Alpine glacier seeks World Heritage status

Switzerland's Aletsch glacier attracts thousands of tourists each year Keystone

Switzerland's Aletsch glacier, the largest in the Alps, could soon be placed on Unesco's list of world heritage sites. The government has announced it intends to put forward the glacier and surrounding region as a candidate to Unesco on Friday.

This content was published on June 28, 2000 - 12:12

The head of the environment ministry, Moritz Leuenberger, will formally hand in the bid at the organisation's headquarters in Paris. If successful, the Jungfraujoch region would join the likes of Mount Kilamanjaro and the United States' Grand Canyon,

United Nations officials could take up to one year to examine the request.

The proposed region covers 471 square kilometres, most of it in canton Vaud and 70 square kilometres in canton Berne.

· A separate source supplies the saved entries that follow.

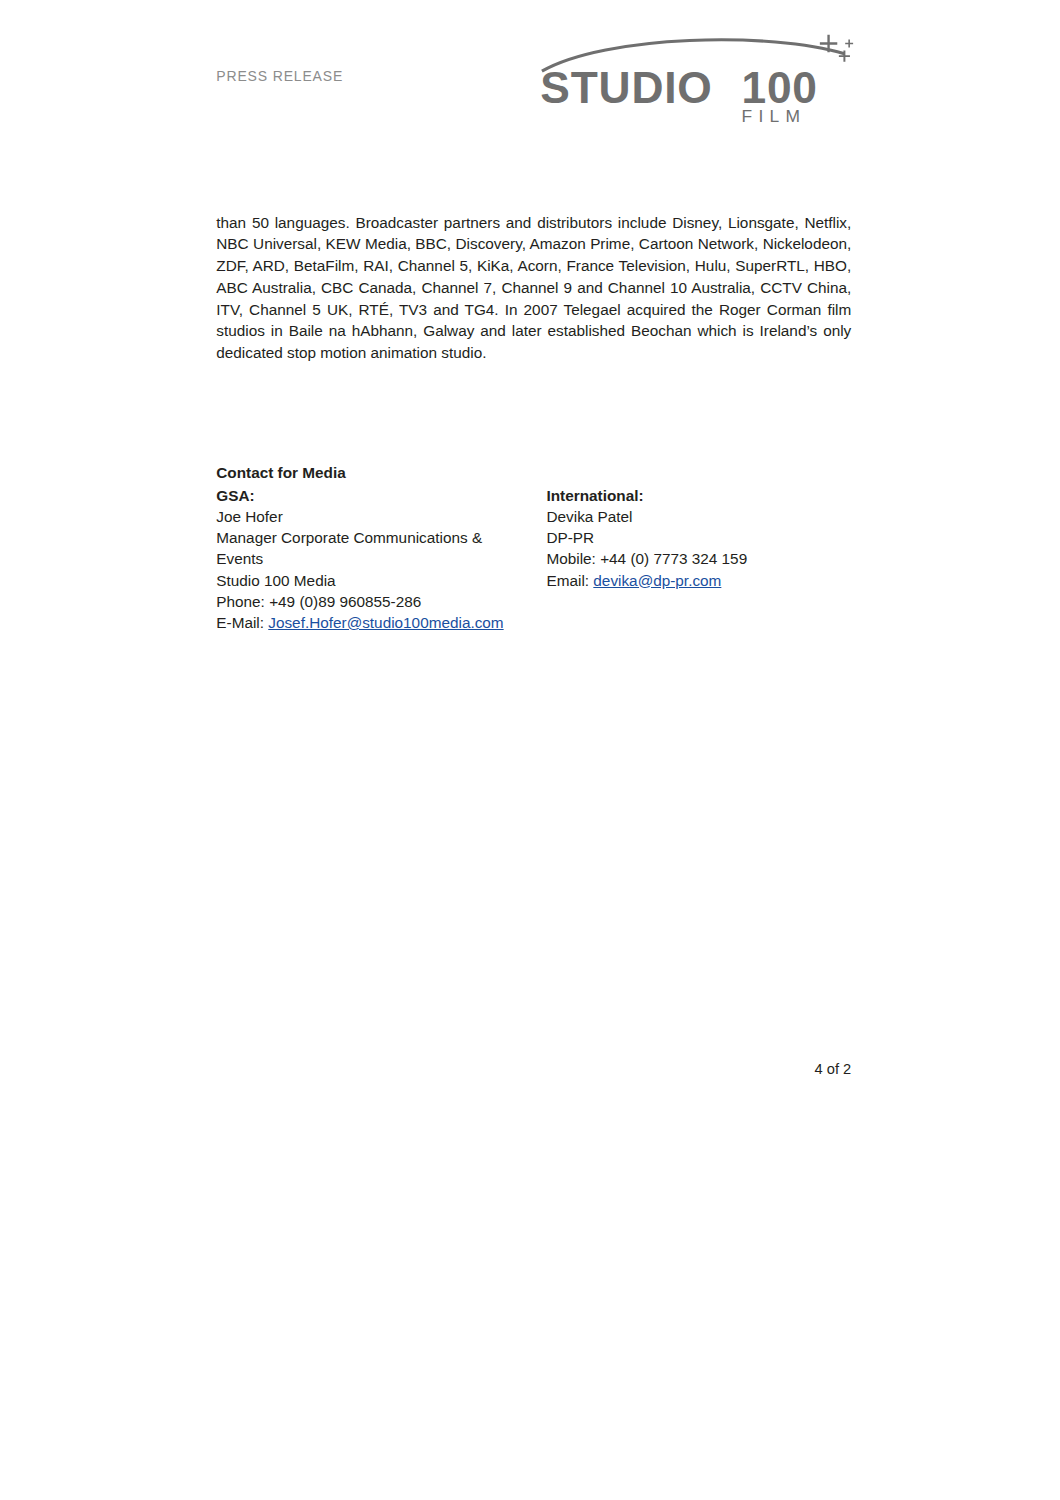PRESS RELEASE
STUDIO 100 FILM
than 50 languages. Broadcaster partners and distributors include Disney, Lionsgate, Netflix, NBC Universal, KEW Media, BBC, Discovery, Amazon Prime, Cartoon Network, Nickelodeon, ZDF, ARD, BetaFilm, RAI, Channel 5, KiKa, Acorn, France Television, Hulu, SuperRTL, HBO, ABC Australia, CBC Canada, Channel 7, Channel 9 and Channel 10 Australia, CCTV China, ITV, Channel 5 UK, RTÉ, TV3 and TG4. In 2007 Telegael acquired the Roger Corman film studios in Baile na hAbhann, Galway and later established Beochan which is Ireland’s only dedicated stop motion animation studio.
Contact for Media
GSA:
Joe Hofer
Manager Corporate Communications & Events
Studio 100 Media
Phone: +49 (0)89 960855-286
E-Mail: Josef.Hofer@studio100media.com
International:
Devika Patel
DP-PR
Mobile: +44 (0) 7773 324 159
Email: devika@dp-pr.com
4 of 2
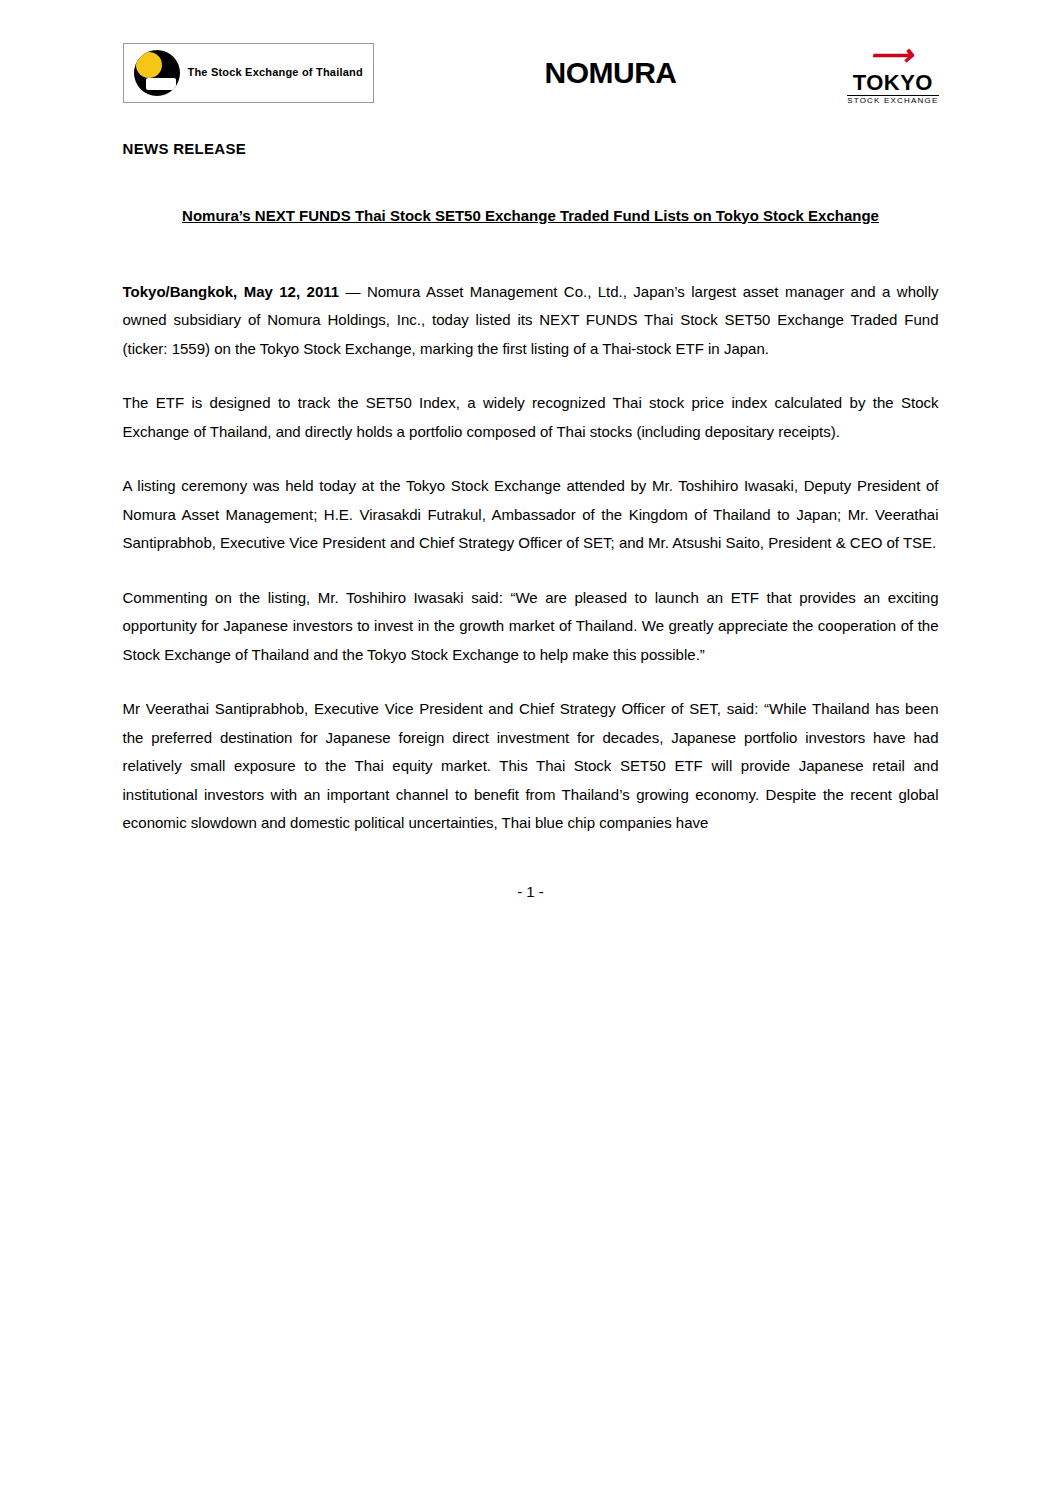The Stock Exchange of Thailand
NOMURA
⟶ TOKYO STOCK EXCHANGE
NEWS RELEASE
Nomura’s NEXT FUNDS Thai Stock SET50 Exchange Traded Fund Lists on Tokyo Stock Exchange
Tokyo/Bangkok, May 12, 2011 — Nomura Asset Management Co., Ltd., Japan’s largest asset manager and a wholly owned subsidiary of Nomura Holdings, Inc., today listed its NEXT FUNDS Thai Stock SET50 Exchange Traded Fund (ticker: 1559) on the Tokyo Stock Exchange, marking the first listing of a Thai-stock ETF in Japan.
The ETF is designed to track the SET50 Index, a widely recognized Thai stock price index calculated by the Stock Exchange of Thailand, and directly holds a portfolio composed of Thai stocks (including depositary receipts).
A listing ceremony was held today at the Tokyo Stock Exchange attended by Mr. Toshihiro Iwasaki, Deputy President of Nomura Asset Management; H.E. Virasakdi Futrakul, Ambassador of the Kingdom of Thailand to Japan; Mr. Veerathai Santiprabhob, Executive Vice President and Chief Strategy Officer of SET; and Mr. Atsushi Saito, President & CEO of TSE.
Commenting on the listing, Mr. Toshihiro Iwasaki said: “We are pleased to launch an ETF that provides an exciting opportunity for Japanese investors to invest in the growth market of Thailand. We greatly appreciate the cooperation of the Stock Exchange of Thailand and the Tokyo Stock Exchange to help make this possible.”
Mr Veerathai Santiprabhob, Executive Vice President and Chief Strategy Officer of SET, said: “While Thailand has been the preferred destination for Japanese foreign direct investment for decades, Japanese portfolio investors have had relatively small exposure to the Thai equity market. This Thai Stock SET50 ETF will provide Japanese retail and institutional investors with an important channel to benefit from Thailand’s growing economy. Despite the recent global economic slowdown and domestic political uncertainties, Thai blue chip companies have
- 1 -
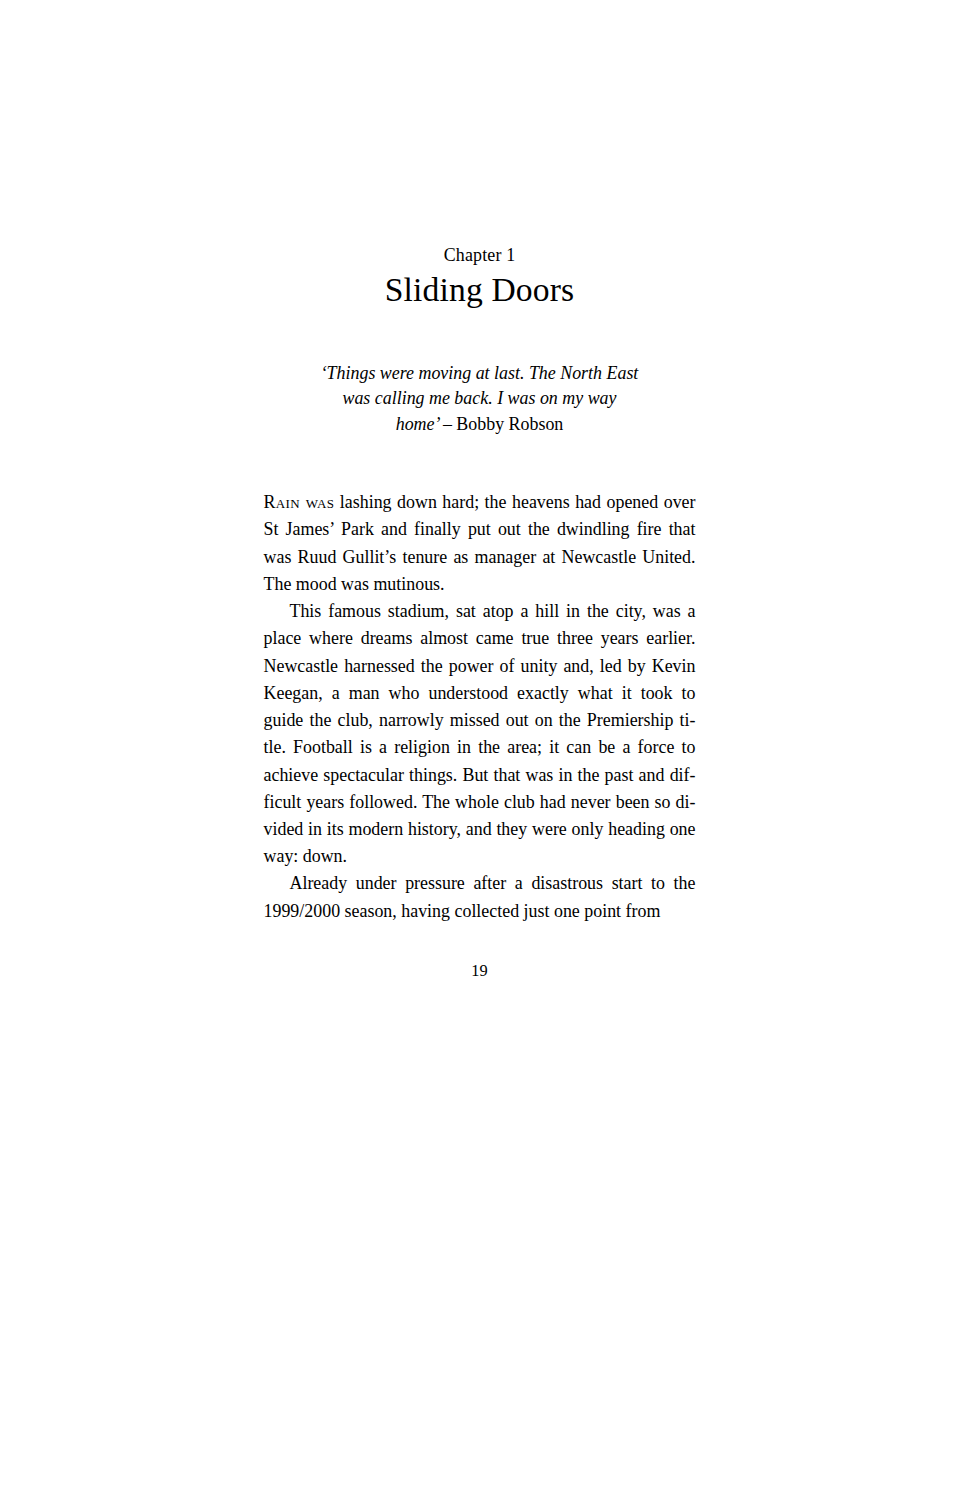Chapter 1
Sliding Doors
‘Things were moving at last. The North East was calling me back. I was on my way home’ – Bobby Robson
Rain was lashing down hard; the heavens had opened over St James’ Park and finally put out the dwindling fire that was Ruud Gullit’s tenure as manager at Newcastle United. The mood was mutinous.
This famous stadium, sat atop a hill in the city, was a place where dreams almost came true three years earlier. Newcastle harnessed the power of unity and, led by Kevin Keegan, a man who understood exactly what it took to guide the club, narrowly missed out on the Premiership title. Football is a religion in the area; it can be a force to achieve spectacular things. But that was in the past and difficult years followed. The whole club had never been so divided in its modern history, and they were only heading one way: down.
Already under pressure after a disastrous start to the 1999/2000 season, having collected just one point from
19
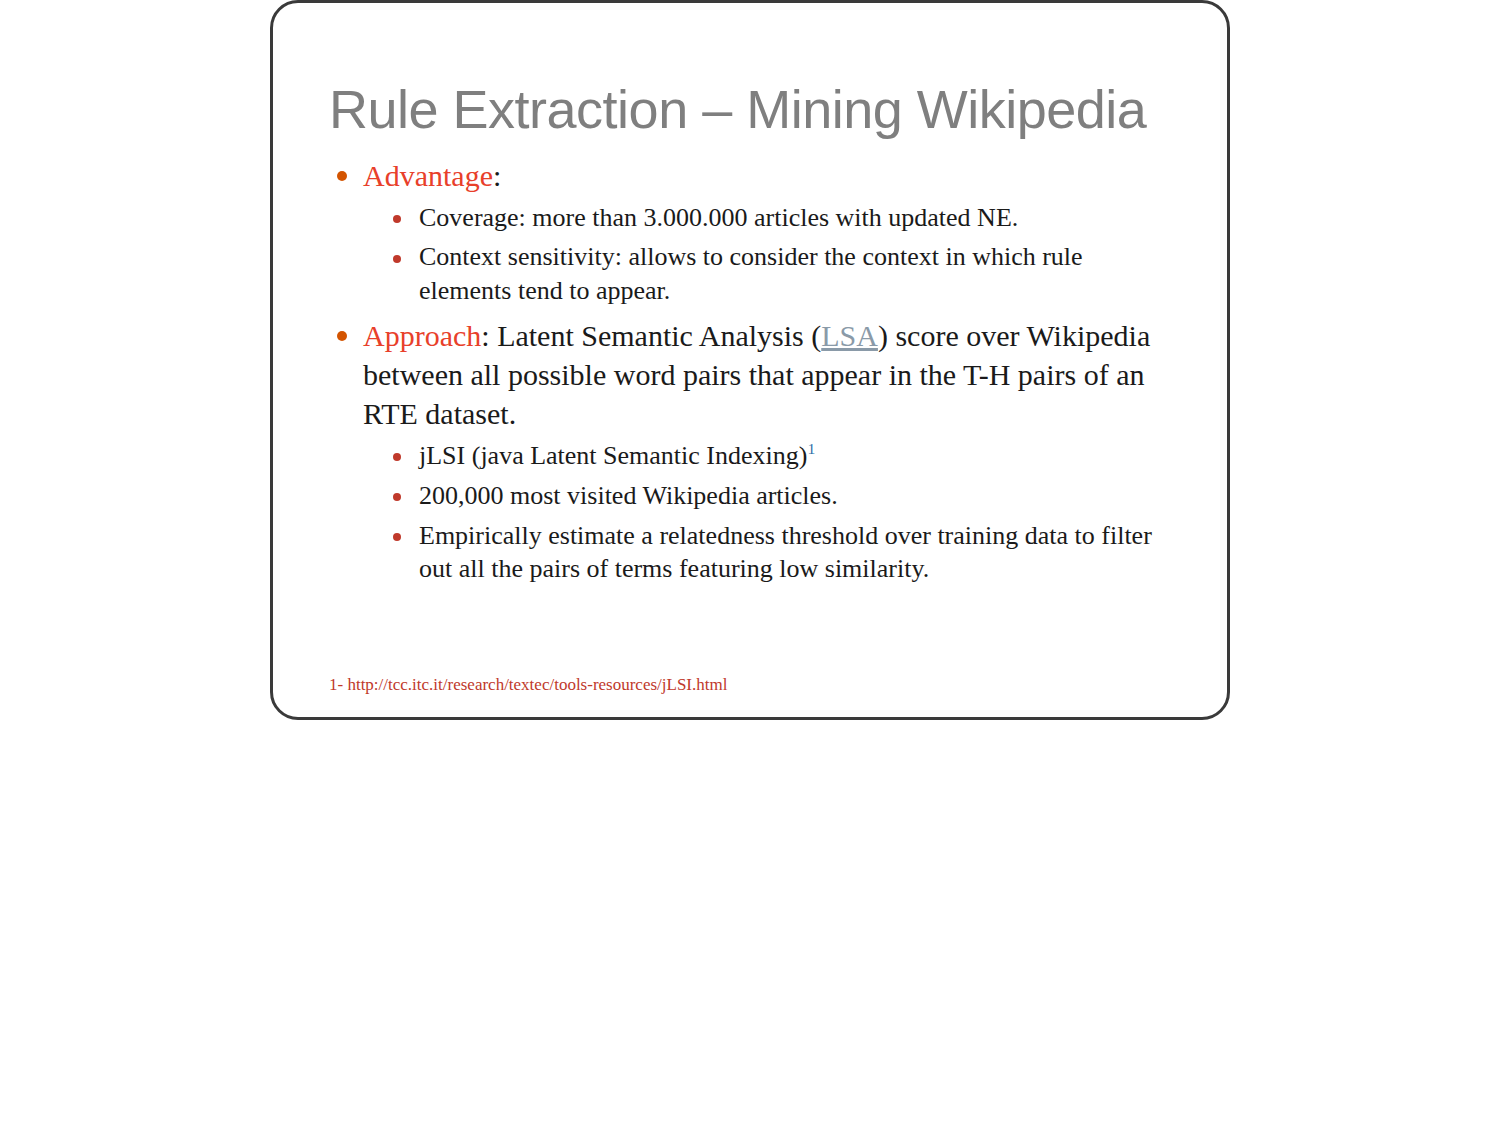Rule Extraction – Mining Wikipedia
Advantage:
Coverage: more than 3.000.000 articles with updated NE.
Context sensitivity: allows to consider the context in which rule elements tend to appear.
Approach: Latent Semantic Analysis (LSA) score over Wikipedia between all possible word pairs that appear in the T-H pairs of an RTE dataset.
jLSI (java Latent Semantic Indexing)1
200,000 most visited Wikipedia articles.
Empirically estimate a relatedness threshold over training data to filter out all the pairs of terms featuring low similarity.
1- http://tcc.itc.it/research/textec/tools-resources/jLSI.html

The region, which includes three of Switzerland's most famous peaks, the Eiger, Mönch and Jungfrau, would be the first natural site in the Alps included on the Unesco list.

Since 1993, the region has been protected under Swiss law and deemed of national importance. The Aletsch glacier is in need of protection as it is retreating on average 50 metres per year. Many scientists have attributed this largely to global warming.

Unesco status would not lend any further protective measures, but would highlight the area's value as an internationally esteemed natural site. It would also help to attract tourists to the Valais region, which relies heavily on tourism for its income.

The old city of Berne, the convent of St Gallen, and the Benedictine convent of St John at Müstair, are the three Swiss places already declared World Heritage Sites by Unesco.